Reporters on the Job

• FURNITURE SHOPPING IN IRAQ: There was a look of concern on the Iraqi taxi driver's face, when the Monitor's Scott Peterson hopped into the worn white Toyota earlier this week. "I didn't have an official 'guide,' and the two cameras on my lap told Adnan, the driver, that we would be working.

"No one from the ministry?" he asked Scott. Foreign journalists – especially those with cameras – are meant to travel everywhere in Iraq with a 'minder' from the information ministry (page 1).

Scott handed Adnan a map that had been drawn, with Arabic lettering, to show a certain rundown street in the capital – Baghdad's block-long furniture district.

"What do you want to do there?" Adnan asked hesitantly, as he pulled the car into traffic.

"Don't worry," Scott replied, pointing at the cameras. "We're not working – we're going shopping."

With hundreds of journalists packing into Baghdad for Iraq's referendum, space is at a premium.

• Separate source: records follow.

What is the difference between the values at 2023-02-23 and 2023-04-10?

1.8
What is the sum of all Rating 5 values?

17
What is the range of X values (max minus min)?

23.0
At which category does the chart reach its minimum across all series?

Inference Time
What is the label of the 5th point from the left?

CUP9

All satellite phones must be registered with the ministry, and correspondents sign a letter promising not to use the phones at their hotel.

That means that on the southeast side of the press center – outside on a patio – there stands a bank of satellite phone antennas and makeshift desks. Scott quickly realized that if he didn't stake out a claim ASAP – like a gold prospector, protecting his patch – there would be no space left.

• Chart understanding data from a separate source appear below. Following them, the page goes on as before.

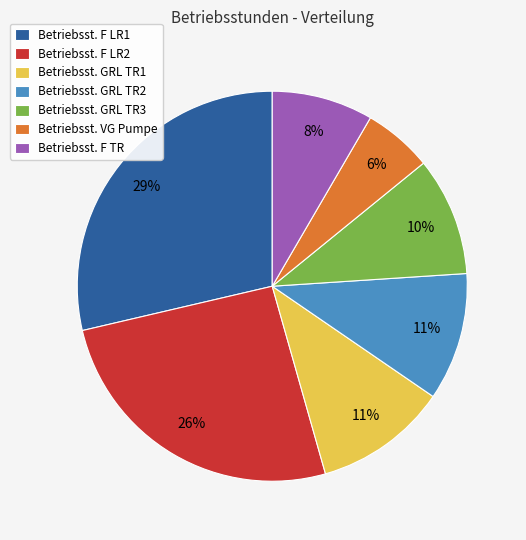

The Betriebsst. GRL TR3 slice represents 20% of the pie. True or false?

False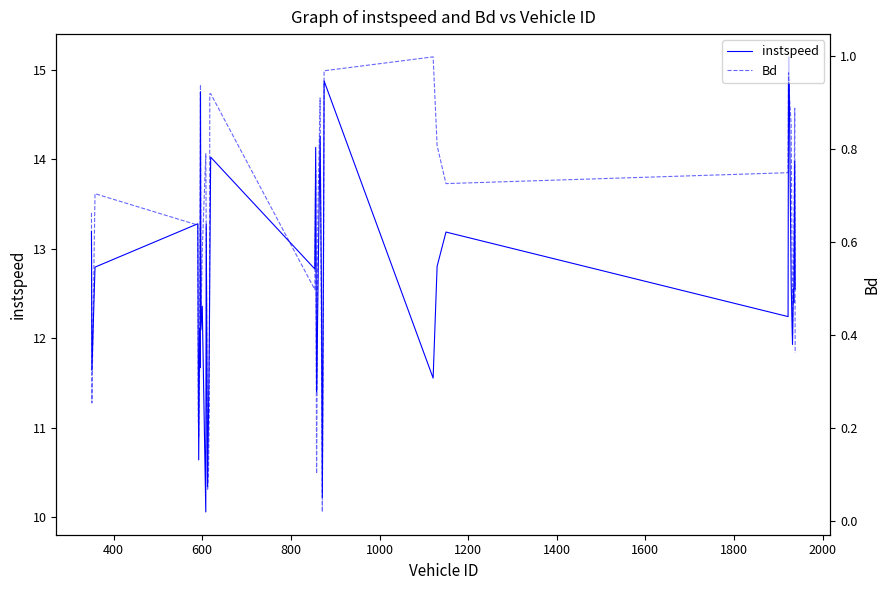

What is the average value of the Bd series?

0.6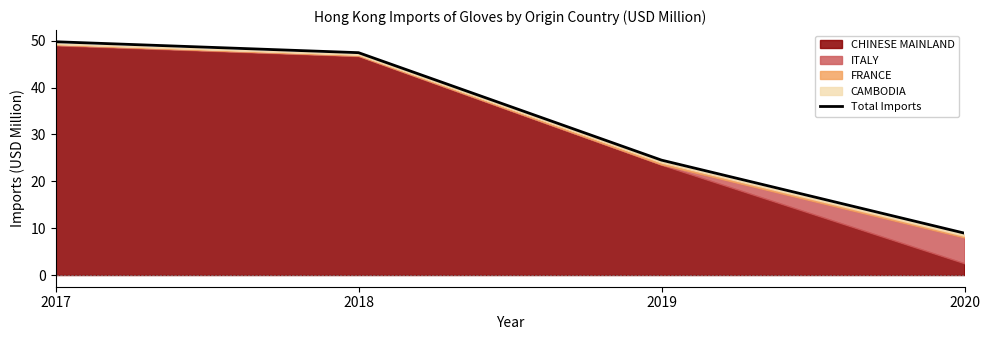

Which label corresponds to the smallest value in the chart?

2020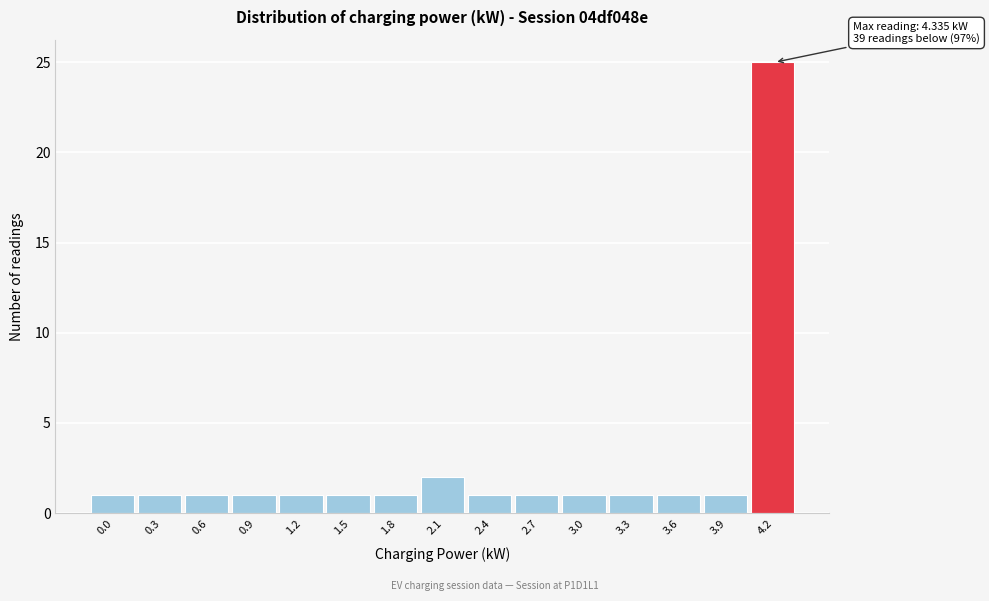

Reading right to left, what are all the values shown in this chart?

4.2=25	3.9=1	3.6=1	3.3=1	3.0=1	2.7=1	2.4=1	2.1=2	1.8=1	1.5=1	1.2=1	0.9=1	0.6=1	0.3=1	0.0=1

"Adnan relaxed when we got to the furniture market, and it was clear that my cameras would remain unused. We walked from shop to shop, surveying all manner of office hardware.

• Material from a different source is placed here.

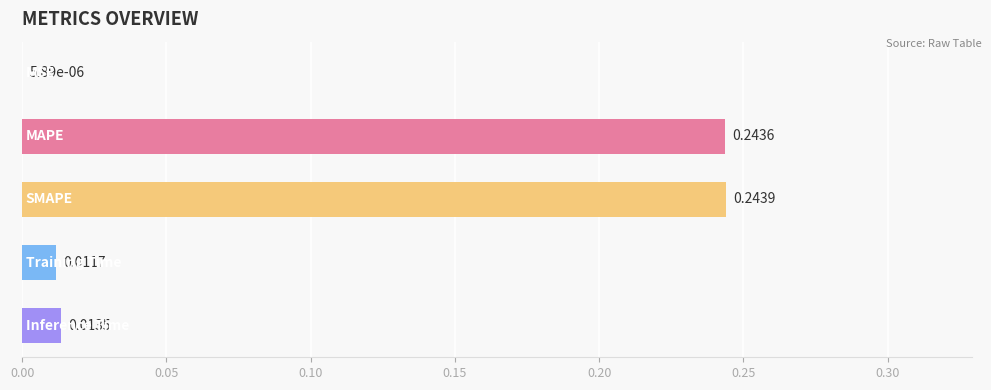

What is the sum of all values?

0.5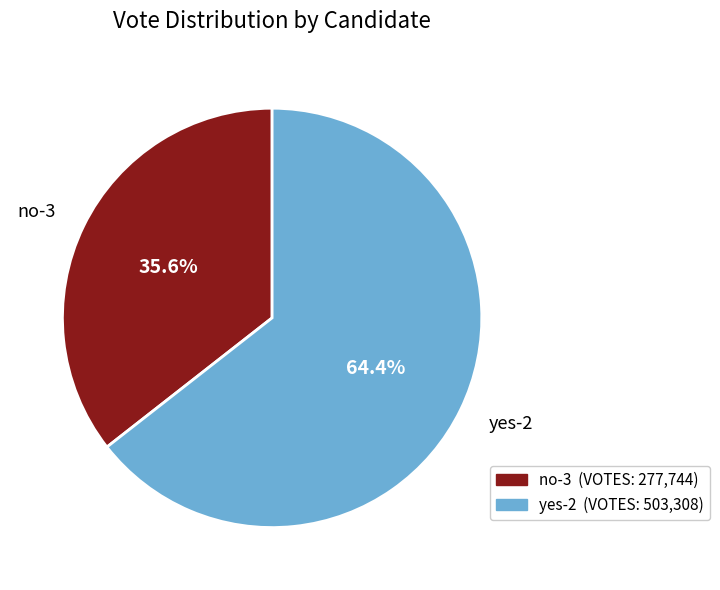

What is the largest slice in the pie chart?

yes-2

The Monitor's "bureau" in Baghdad now consists of one of the finest desks on the patio – dark-blue mottled plastic exterior, pasted over wood, and two drawers replete with a key lock and plastic diamonds on tin handles – and two aquamarine plastic deck chairs. Total cost: $5 for the chairs; $25 for the desk.

• WHO'S ON FIRST? The Monitor's Scott Baldauf, like most observers, found it difficult to read the political crosscurrents in Kashmir (page 7). For example, he notes there's a surprising degree of horse trading after the elections.

"One candidate I met, Manjit Singh, switched parties after our interview, on the same day. I have no idea what motivated him to join the party which was tossed out of power," says Scott. "One Kashmiri journalist attributed it all to a culture of opportunism. 'Nobody in Kashmir is sincere, not even the common man,' he told me, ruefully."